Подобное сотворила шутка дадаизма. Можно заметить (см. предыдущую сноску), что даже самые экстравагантные и неудачные попытки нового искусства логически вытекают из его органического принципа. Это полностью доказывает, что речь идет о едином движении и в нем есть смысл.

Ультраизм – одно из самых точных названий, придуманных для обозначения новой чувствительности.

Эта новая чувствительность присуща не только создателям искусства, но и его зрителям. Когда я говорил, что новое искусство – искусство для художников, я имел в виду не только тех, кто его творит, но и тех, кто способен воспринимать чисто художественные ценности.

Подобный эксперимент уже был предпринят (некоторые работы Пикассо), однако завершился шедевральным крахом.

Приглашение к пониманию

В произведении искусства, излюбленном прошлым веком, всегда присутствует ядро пережитой реальности, составляющее как бы субстанцию его эстетического тела. Действие искусства в этом случае сводится к тому, чтобы отшлифовать сие человеческое ядро, придать ему лоск, блеск, изящество или звучание. Для большинства людей такая структура произведения искусства наиболее естественна, единственно возможна. Искусство – отражение жизни, природа, увиденная сквозь призму темперамента, изображение человеческого и так далее и тому подобное. Молодые художники с неменьшей убежденностью твердят обратное. Почему старшие всегда правы и всегда против молодых, если завтра неизменно начинается с того, что молодые побеждают? Dove si grida non è vera scienza («Там, где кричат, нет истинной науки»), говорил Леонардо да Винчи. Non ridere, non lugere, neque detestari, sed intelligere («Не смеяться, не плакать, не проклинать, а понимать»), наставлял Спиноза. Наши самые укорененные, самые несомненные убеждения наиболее подозрительны. Они символизируют наши пределы, рубежи, нашу темницу. Жизнь скудна, если в ней не бьется мощное стремление к расширению границ. Мы живем в той мере, в какой стремимся жить полнее. Всякое упорство в сохранении привычного означает слабость, упадок жизненных сил. Горизонт – это биологическая линия, живой орган нашего существа; пока мы полны сил, он расширяется, эластично движется, почти в такт нашему дыханию. Напротив, когда горизонт застывает, наступает его окостенение, а наше бытие вступает в старость.
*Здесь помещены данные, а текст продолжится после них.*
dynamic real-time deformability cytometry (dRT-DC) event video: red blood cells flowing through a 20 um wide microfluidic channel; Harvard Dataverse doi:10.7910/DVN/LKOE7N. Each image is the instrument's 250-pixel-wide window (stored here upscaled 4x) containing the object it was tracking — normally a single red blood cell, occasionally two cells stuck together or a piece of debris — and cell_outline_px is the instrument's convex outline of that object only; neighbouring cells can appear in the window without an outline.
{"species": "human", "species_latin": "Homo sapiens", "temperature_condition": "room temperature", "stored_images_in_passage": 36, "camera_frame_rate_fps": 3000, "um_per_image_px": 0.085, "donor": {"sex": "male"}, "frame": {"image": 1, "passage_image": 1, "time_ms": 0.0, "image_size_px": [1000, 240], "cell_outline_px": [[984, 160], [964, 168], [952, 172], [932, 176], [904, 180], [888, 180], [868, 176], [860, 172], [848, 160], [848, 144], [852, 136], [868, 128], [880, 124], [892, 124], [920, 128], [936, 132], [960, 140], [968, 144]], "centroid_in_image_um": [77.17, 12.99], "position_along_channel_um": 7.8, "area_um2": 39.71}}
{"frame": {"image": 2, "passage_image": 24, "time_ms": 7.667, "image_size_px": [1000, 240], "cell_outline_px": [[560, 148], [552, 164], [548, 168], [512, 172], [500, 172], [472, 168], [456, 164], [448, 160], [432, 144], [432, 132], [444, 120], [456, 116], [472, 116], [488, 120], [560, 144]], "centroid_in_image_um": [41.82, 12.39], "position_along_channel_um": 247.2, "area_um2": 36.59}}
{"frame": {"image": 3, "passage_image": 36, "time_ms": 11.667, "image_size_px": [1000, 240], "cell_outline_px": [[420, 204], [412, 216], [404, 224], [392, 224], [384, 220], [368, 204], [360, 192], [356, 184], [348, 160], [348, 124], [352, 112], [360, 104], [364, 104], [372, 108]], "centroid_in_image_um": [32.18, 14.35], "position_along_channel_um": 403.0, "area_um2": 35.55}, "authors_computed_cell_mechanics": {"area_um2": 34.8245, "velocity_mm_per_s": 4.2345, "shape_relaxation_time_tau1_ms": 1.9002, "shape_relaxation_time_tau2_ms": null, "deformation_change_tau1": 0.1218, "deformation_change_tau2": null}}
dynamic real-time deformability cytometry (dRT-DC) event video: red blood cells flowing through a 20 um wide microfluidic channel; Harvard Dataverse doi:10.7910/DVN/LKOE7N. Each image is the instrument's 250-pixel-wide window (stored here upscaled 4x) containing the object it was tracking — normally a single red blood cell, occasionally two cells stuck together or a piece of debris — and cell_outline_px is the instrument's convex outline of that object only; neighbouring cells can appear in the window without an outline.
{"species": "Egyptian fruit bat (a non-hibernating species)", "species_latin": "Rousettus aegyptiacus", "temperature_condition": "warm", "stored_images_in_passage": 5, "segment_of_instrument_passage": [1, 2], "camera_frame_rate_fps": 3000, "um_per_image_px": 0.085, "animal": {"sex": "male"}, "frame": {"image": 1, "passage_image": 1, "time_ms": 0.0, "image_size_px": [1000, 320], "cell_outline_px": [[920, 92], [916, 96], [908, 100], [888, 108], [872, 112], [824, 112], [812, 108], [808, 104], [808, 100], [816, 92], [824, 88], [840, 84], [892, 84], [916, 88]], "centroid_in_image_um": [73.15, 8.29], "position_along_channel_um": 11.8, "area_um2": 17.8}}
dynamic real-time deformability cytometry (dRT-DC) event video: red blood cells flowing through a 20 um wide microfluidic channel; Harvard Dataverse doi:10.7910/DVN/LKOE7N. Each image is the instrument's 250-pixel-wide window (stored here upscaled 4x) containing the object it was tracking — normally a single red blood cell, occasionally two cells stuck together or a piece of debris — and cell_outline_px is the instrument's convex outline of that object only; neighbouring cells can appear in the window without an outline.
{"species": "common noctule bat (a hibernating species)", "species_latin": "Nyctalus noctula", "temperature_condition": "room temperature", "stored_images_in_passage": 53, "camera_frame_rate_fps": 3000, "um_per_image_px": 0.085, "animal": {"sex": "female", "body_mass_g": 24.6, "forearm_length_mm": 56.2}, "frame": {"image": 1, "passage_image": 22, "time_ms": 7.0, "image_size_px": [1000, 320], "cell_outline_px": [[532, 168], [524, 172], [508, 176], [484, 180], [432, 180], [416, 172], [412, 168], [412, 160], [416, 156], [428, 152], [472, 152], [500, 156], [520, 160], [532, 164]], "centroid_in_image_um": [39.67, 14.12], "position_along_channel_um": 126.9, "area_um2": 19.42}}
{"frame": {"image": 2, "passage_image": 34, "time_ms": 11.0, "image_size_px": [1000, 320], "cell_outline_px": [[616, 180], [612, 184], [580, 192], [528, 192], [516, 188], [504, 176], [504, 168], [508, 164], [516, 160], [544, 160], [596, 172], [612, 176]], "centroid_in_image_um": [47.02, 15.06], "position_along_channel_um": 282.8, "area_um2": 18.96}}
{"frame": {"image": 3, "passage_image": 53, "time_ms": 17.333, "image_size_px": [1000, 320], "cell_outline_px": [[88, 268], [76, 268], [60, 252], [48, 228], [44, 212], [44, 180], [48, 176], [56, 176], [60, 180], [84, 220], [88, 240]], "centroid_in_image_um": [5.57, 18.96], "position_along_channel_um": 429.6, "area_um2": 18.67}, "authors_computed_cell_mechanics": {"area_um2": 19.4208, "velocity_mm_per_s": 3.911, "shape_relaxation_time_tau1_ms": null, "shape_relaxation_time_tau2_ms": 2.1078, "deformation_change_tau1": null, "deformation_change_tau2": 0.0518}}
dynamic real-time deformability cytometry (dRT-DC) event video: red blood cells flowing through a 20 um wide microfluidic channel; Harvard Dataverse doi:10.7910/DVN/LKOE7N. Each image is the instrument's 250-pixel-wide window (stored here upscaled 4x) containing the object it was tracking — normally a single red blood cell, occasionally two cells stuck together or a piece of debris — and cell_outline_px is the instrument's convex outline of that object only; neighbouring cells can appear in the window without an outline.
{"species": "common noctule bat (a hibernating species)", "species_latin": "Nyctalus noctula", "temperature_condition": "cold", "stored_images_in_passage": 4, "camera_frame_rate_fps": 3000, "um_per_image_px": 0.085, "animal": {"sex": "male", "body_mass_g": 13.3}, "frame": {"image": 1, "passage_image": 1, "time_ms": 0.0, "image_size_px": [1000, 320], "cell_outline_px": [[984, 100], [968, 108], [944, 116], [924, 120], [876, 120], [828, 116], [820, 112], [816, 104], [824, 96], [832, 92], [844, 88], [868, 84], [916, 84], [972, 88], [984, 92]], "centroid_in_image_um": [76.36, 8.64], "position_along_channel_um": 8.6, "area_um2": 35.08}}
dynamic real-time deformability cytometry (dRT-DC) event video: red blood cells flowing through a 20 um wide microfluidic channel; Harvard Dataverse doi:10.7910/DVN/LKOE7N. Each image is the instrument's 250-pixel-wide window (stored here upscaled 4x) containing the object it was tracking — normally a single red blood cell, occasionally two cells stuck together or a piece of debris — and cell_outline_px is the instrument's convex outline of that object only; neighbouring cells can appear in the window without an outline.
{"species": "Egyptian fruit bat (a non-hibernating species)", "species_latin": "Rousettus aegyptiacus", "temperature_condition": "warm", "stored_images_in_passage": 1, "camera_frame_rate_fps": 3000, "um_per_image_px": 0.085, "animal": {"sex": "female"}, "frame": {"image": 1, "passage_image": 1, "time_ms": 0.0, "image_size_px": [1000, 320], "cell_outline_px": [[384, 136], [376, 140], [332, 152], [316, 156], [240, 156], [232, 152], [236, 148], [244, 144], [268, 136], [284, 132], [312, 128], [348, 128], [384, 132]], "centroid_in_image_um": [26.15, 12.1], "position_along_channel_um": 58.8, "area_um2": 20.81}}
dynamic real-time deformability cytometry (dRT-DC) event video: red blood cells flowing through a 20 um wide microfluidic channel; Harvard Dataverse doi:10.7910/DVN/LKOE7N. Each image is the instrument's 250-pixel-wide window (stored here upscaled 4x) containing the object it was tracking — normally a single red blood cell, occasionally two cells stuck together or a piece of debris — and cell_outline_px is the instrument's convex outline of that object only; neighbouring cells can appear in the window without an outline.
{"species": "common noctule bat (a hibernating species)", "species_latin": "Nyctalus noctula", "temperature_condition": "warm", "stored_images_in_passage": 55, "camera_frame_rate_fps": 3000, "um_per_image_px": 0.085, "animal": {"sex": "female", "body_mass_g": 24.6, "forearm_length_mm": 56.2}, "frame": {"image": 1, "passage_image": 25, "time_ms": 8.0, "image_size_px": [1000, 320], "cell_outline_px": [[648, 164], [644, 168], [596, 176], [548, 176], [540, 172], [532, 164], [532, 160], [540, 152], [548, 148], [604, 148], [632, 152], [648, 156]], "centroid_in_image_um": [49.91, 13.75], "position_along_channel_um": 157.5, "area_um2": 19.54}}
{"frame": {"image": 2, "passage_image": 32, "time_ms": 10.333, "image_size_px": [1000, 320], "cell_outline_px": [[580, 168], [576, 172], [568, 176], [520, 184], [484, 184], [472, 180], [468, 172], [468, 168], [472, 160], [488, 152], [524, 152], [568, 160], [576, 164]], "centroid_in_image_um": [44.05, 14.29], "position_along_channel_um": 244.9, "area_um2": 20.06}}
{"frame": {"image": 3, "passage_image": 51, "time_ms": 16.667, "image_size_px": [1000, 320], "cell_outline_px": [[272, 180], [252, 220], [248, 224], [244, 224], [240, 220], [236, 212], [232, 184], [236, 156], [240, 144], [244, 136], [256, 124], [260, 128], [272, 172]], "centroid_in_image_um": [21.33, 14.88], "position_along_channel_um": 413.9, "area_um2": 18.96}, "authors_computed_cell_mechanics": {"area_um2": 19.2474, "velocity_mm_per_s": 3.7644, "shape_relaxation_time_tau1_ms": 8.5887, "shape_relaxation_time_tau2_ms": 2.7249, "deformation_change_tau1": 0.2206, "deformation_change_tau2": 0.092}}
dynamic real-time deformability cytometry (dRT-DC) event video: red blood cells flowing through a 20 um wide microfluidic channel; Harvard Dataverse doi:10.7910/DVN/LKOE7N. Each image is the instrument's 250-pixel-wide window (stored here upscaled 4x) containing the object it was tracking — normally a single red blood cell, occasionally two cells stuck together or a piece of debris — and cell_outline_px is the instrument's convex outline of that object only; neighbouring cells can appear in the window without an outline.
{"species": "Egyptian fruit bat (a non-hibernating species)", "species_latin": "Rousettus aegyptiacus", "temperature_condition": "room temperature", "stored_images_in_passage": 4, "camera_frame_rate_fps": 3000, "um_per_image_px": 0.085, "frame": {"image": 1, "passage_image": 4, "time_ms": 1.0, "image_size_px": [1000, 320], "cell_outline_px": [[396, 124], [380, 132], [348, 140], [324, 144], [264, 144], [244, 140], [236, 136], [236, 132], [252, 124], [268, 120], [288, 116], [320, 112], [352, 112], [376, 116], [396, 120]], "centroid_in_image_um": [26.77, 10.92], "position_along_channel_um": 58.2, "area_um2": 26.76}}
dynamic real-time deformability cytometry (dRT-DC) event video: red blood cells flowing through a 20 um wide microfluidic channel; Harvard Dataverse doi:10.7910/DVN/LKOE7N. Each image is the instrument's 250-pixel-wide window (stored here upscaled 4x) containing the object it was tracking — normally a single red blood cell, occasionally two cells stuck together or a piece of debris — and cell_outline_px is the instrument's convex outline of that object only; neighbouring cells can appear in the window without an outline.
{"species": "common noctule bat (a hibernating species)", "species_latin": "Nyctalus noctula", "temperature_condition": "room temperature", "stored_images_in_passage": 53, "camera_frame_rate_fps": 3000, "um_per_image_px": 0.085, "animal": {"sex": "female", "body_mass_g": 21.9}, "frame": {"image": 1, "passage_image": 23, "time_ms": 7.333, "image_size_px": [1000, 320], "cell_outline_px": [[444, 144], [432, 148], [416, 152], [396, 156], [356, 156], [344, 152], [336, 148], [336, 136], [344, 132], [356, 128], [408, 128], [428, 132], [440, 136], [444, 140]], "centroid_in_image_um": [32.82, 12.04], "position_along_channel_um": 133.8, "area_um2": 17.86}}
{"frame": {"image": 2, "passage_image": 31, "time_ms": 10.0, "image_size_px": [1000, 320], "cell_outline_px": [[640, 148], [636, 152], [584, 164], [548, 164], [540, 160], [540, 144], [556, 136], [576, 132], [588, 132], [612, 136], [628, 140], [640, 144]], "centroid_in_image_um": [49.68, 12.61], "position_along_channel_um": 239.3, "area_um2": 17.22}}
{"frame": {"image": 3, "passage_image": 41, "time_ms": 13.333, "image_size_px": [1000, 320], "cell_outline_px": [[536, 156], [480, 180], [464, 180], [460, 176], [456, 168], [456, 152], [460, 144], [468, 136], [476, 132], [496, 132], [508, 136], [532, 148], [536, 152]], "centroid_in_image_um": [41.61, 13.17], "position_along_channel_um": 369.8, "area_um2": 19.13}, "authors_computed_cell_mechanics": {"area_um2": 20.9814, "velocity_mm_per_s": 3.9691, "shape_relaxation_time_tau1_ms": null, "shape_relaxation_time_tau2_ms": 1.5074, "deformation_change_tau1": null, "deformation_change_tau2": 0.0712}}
Вовсе не очевидно, как полагают ученые, что произведение искусства обязано (по необходимости) состоять из некоего человеческого ядра, которое музы полируют до совершенства. Это, во-первых, низводит искусство к одному лишь украшательству. Я уже говорил ранее, что восприятие пережитой реальности и восприятие художественной формы в принципе несовместимы, потому что требуют различной настройки нашего восприятия. Искусство, предлагающее нам двойной взгляд, косоглазо. Девятнадцатый век косил сверх всякой меры; потому его произведения искусства, далекие от того, чтобы представлять нормальный тип искусства, являют, быть может, величайшую аномалию в истории вкуса. Великие эпохи избегали человеческого в центре произведения. Реализм XIX века – невиданная прежде эстетическая чудовищность.

Отсюда следует, что новое искусство возвращается к магистральной линии – воле к стилю. Стилизовать – значит деформировать реальное, дереализовывать. Стилизация есть дегуманизация, иного пути к ней нет. Реализм, требуя следовать формам вещей, лишает художника стиля. Потому поклонник Сурбарана говорит о «характере», а не о стиле, как у Лукаса или Сорольи, Диккенса или Гальдоса. Восемнадцатый век, напротив, пресыщен стилем, но лишен «характера».

Дегуманизация искусства продолжается

Новое искусство объявило «табу» на человеческое. Реальность привычного мира (его репертуар) обладает иерархией трех рангов: на первом месте – люди, затем – животные, наконец – неорганические предметы. Запрет нового искусства действует с силой, пропорциональной высоте этого иерархического ранга. В первую очередь избегают самого человеческого, что сильнее всего проявляется в музыке и поэзии.

От Бетховена до Вагнера музыка выражала чувства. Музыкант воздвигал грандиозные звуковые чертоги, чтобы поселить в них свою биографию. Искусство было исповедью, наслаждение им считалось заразой. Ницше говорил: «В музыке страсти наслаждаются собой». Вагнер вливал в «Тристана» свой адюльтер с Везендонк, заставляя нас – ради наслаждения звуками – становиться прелюбодеями. Его музыка потрясает, требуя слез, томления, сладострастия. Настоящая мелодрама.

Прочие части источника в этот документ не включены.